Vaccination pioneer in Portugal

Maria Isabel Wittenhall van Zeller (1749–1819) was a pioneer in the use of vaccination against smallpox in Portugal. She became notable for promoting the use of smallpox vaccination at the beginning of the 19th century, particularly in the Porto area.

==Biography==
Maria Isabel Wittenhall (sometimes written as Witenhall or Wettenhall) was born in Avintes, in the municipality of Vila Nova de Gaia in Portugal on 6 November 1749 to English emigrant parents. The wine company, Curtis and Wettenhall, was in existence in 1726 and it seems likely her father was a partner in that company, Townsend Wettenhall, who married, Anna Canner, the widow of a Mr. Newell in 1739. On 4 May 1767, at the age of 17, she married Pedro van Zeller (1746-1802), who came from a Dutch Catholic family and served as the Russian Consul in Porto. The couple had three sons.

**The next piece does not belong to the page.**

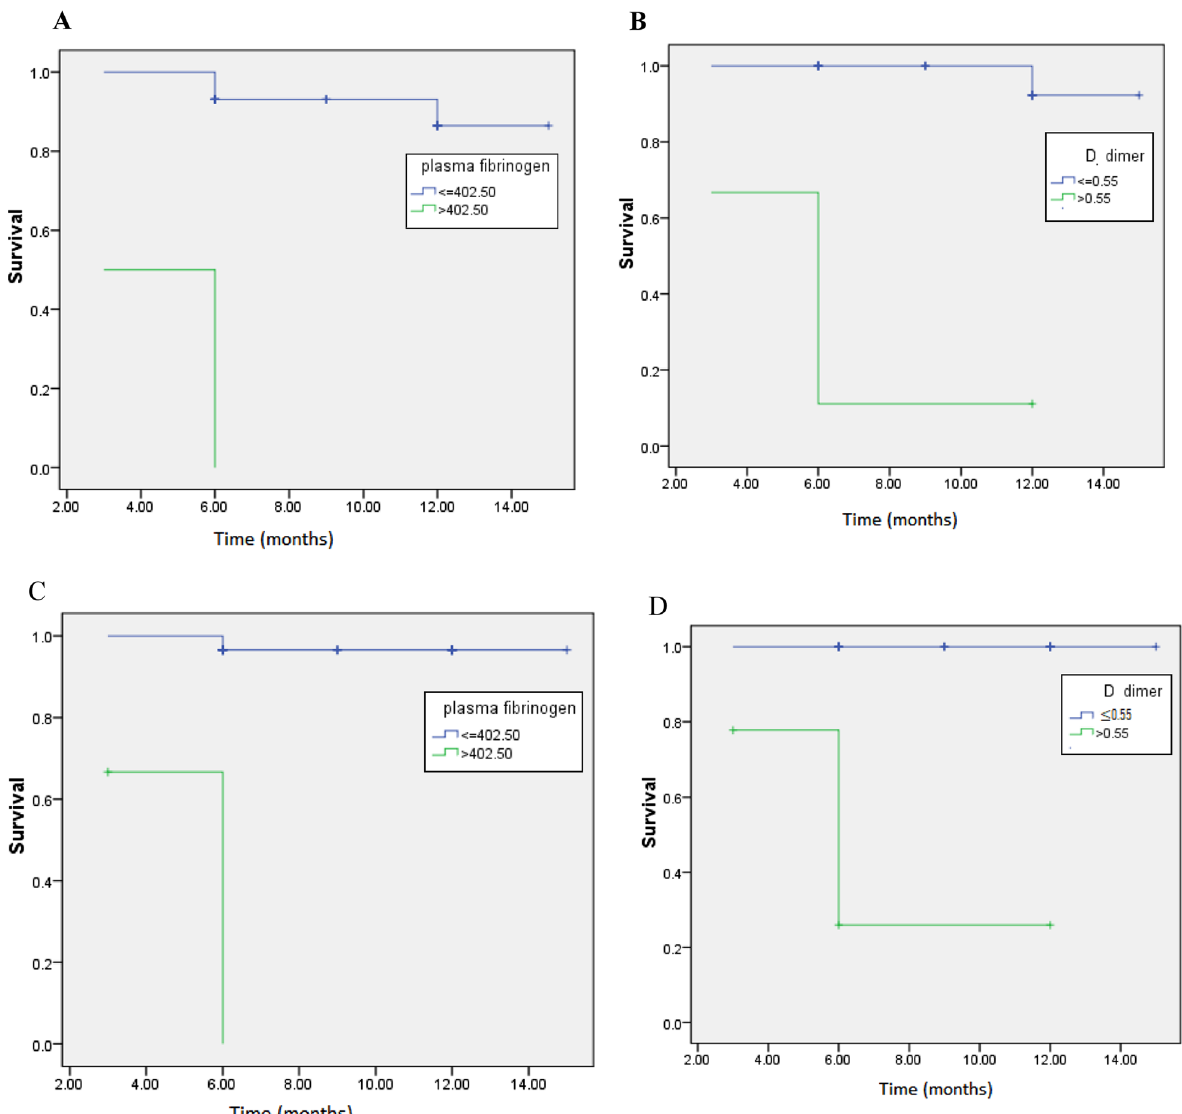
Fig. 2 Kaplan–Meier curves for RFS ( A , B ) and PFS ( C , D ) for NMIBC patients stratified by preoperative plasma fibrinogen and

Van Zeller became notable for promoting the use of smallpox vaccination at the beginning of the 19th century, particularly in the Porto area. For many centuries the disease had been treated by inoculation, also known as variolation, which involved the deliberate introduction of material from smallpox pustules into the skin. This induced immunity to smallpox but generally also produced a mild form of the infection. The Royal Family of Portugal experienced first-hand the results of a failure to inoculate when José, Prince of Brazil died of smallpox at the age of 27 in 1788.

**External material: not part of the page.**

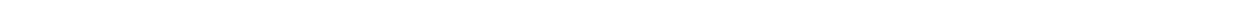
Fig. 5 TDP-43 oligomerization is essential for its role in RNA metabolism. a Schematic overview of rescue experiment to assess the role of TDP-43 oligomerization in RNA splicing. Point mutations interfering with TDP-43 oligomerization are schematically marked by red asterisks below the NTD. b Immunoblot (from 12% denaturing polyacrylamide gel) using an antibody against mouse/human TDP-43, showing speci fi c downregulation of endogenous mouse TDP-43 and overexpression of RNAi resistant GFP-tagged wild type and oligomerization mutant human TDP-43 (GFP-TDP-43-4M/5M/6 M) in mouse NSC-34 cells ( upper panel ). Actin is used as protein loading control ( lower panel ). Immunoblots are representative of four independent experiments. c Semi-quantitative RT-PCR analysis of selected target ’ s alternative splicing regulated by TDP-43. Left panel depicts alternatively spliced exons ( orange ) or cryptic exons ( red ) fl anked by their constitutive exons in blue boxes . Middle panel shows representative polyacrylamide gel images of semi-quantitative RT-PCR products for all conditions. Right panel shows quanti fi cation of splicing changes plotted as the ratio of exon inclusion/exclusion (on y -axis) against different conditions (on x -axis) averaged from four biological replicates and normalized to the ratio obtained for not treated (NT) cells that is arbitrarily set to 1. In all cases, the expression of wild-type TDP-43 ( green bars ) rescues the changes in splicing caused by downregulation of endogenous mouse TDP-43 (TDP-43 si-RNA, black bars ). The effect of each oligomerization mutant TDP-43 is shown ( red bars ). Statistical comparison of the inclusion/exclusion ratio between wild type and oligomerization mutants (4 M, 5 M, or 6 M) is indicated by asterisks above respective bars (* p < 0.05, ** p < 0.01, *** p < 0.001, two- tailed Student t -test). Standard deviation is represented by error bars. Full gels with molecular weight markers are shown in Supplementary Fig.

Towards the end of the 18th century, the work of Edward Jenner and others showed that cowpox delivered by vaccination to humans could protect against smallpox. Smallpox vaccination was first introduced into Portugal in 1799. Van Zeller started vaccinating in 1805 on her family farm in Avintes and also at her home in Porto, having been introduced to vaccination by the surgeon José da Cunha. There was considerable suspicion of its use, both by the Church and the medical profession. At one time Van Zeller was arrested for being a curandeira (quack or witch doctor). She appealed to the Royal Academy of Sciences for support and the Academy both successfully defended her and presented her with a gold medal in 1808.

A Vaccine Institute was established in the university city of Coimbra in 1804 although its work was suspended during the Peninsular War and it was only re-established in 1812. Isabel van Zeller was a benefactor of the Institute and regularly sent it a tally of the vaccinations she had carried out. According to its records, she administered 13,408 successful vaccinations between 1805 and 1819, or 18% of the total vaccinations given in Portugal in that period. The Institute awarded her a gold medal in 1813, although this was subject to some controversy because members thought that another woman, Angela Tamagnini, also deserved such a distinction. In the end it was decided to deny Tamagnini the award because she had failed to provide the necessary data.